Claire’s Criminal Classic is du Maurier’s Rebecca…
‘Last night I dreamed I went to Manderley again’.
One piece of writing ‘advice’ that we often hear is not to start your book with a dream. Yet Daphne du Maurier proved it wrong with this mesmerising opening to Rebecca, her most famous novel. The dream shows us a decaying, destroyed house, before taking us back several years, to when the narrator was an impoverished companion to a rich old lady in the south of France. Swept into a whirlwind marriage with rich and mysterious Max de Winter, she’s soon mistress of Manderley. But she can never escape the shadow of Rebecca – Max’s dead first wife.

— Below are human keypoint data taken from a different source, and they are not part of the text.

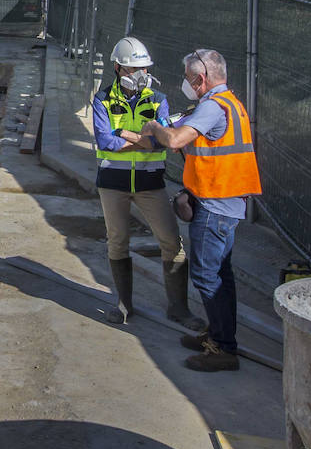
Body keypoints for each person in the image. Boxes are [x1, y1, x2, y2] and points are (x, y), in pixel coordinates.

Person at [142, 48, 262, 373]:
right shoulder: (230, 103)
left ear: (201, 78)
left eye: (188, 78)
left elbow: (177, 139)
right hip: (227, 202)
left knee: (206, 275)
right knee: (221, 274)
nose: (186, 83)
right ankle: (221, 335)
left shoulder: (211, 108)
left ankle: (222, 348)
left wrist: (154, 128)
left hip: (214, 206)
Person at [93, 37, 204, 329]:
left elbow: (161, 143)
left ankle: (179, 308)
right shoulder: (102, 99)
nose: (140, 75)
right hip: (112, 184)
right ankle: (124, 304)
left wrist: (125, 134)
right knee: (117, 242)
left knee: (172, 242)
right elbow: (105, 140)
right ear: (118, 68)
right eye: (133, 69)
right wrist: (145, 140)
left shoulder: (158, 99)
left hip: (150, 183)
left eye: (143, 68)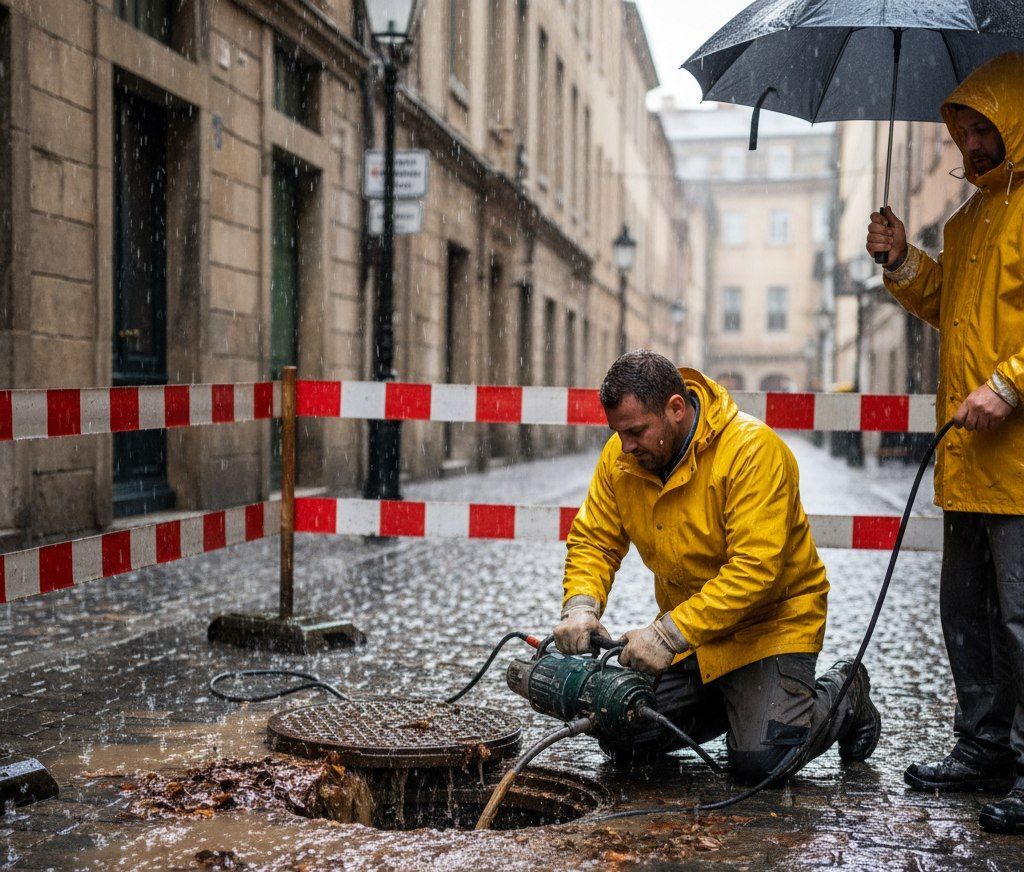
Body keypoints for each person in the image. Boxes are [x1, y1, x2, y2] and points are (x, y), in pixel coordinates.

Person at [552, 350, 881, 784]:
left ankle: (845, 691)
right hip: (694, 636)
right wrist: (580, 604)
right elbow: (595, 538)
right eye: (618, 432)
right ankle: (741, 705)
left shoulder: (751, 451)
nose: (625, 445)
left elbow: (756, 571)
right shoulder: (622, 456)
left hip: (769, 628)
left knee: (761, 764)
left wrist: (667, 635)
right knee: (621, 729)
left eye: (635, 431)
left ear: (675, 408)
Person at [865, 53, 1024, 834]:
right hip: (967, 462)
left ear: (1013, 122)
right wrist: (901, 260)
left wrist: (1012, 382)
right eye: (961, 128)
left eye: (983, 125)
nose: (970, 141)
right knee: (969, 615)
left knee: (1023, 620)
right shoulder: (965, 219)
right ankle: (984, 747)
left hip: (1022, 464)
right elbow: (949, 304)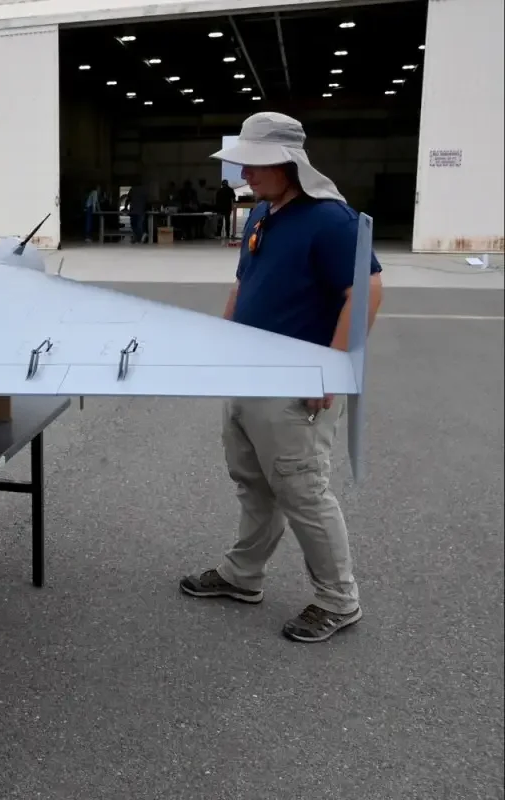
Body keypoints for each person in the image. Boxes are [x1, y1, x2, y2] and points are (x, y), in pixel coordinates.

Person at [179, 111, 384, 644]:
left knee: (302, 490)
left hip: (295, 383)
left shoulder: (331, 221)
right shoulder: (261, 214)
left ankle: (338, 599)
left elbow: (366, 291)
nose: (244, 173)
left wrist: (332, 369)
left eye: (254, 163)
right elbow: (243, 284)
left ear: (289, 163)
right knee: (253, 482)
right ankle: (242, 575)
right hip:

It’s difficult to put your finger on what makes Rebecca so special. Like all the great pioneering novels, you feel you might have heard the story before. Along with Jane Eyre, Rebecca is one of the cornerstones of the female psychological thriller. The language is beautiful, painting a picture of the mist-shrouded Cornish landscape. Then there’s the tension when the past comes to light, and the gripping climax of the court case. There’s the brilliant characterisation, often cruelly funny, and terrifyingly vivid in the case of Mrs Danvers, the deranged housekeeper. There’s the intense sympathy we feel for the narrator. We share her misery and embarrassment as she fails to live up to the dead first wife, and we learn the shocking truth at the same time she does. And the stroke of brilliance that means we never know her name. How clever to have a teasing, unsolved mystery, at the very heart of a book that’s as impenetrable as the sea-mists it conjures up.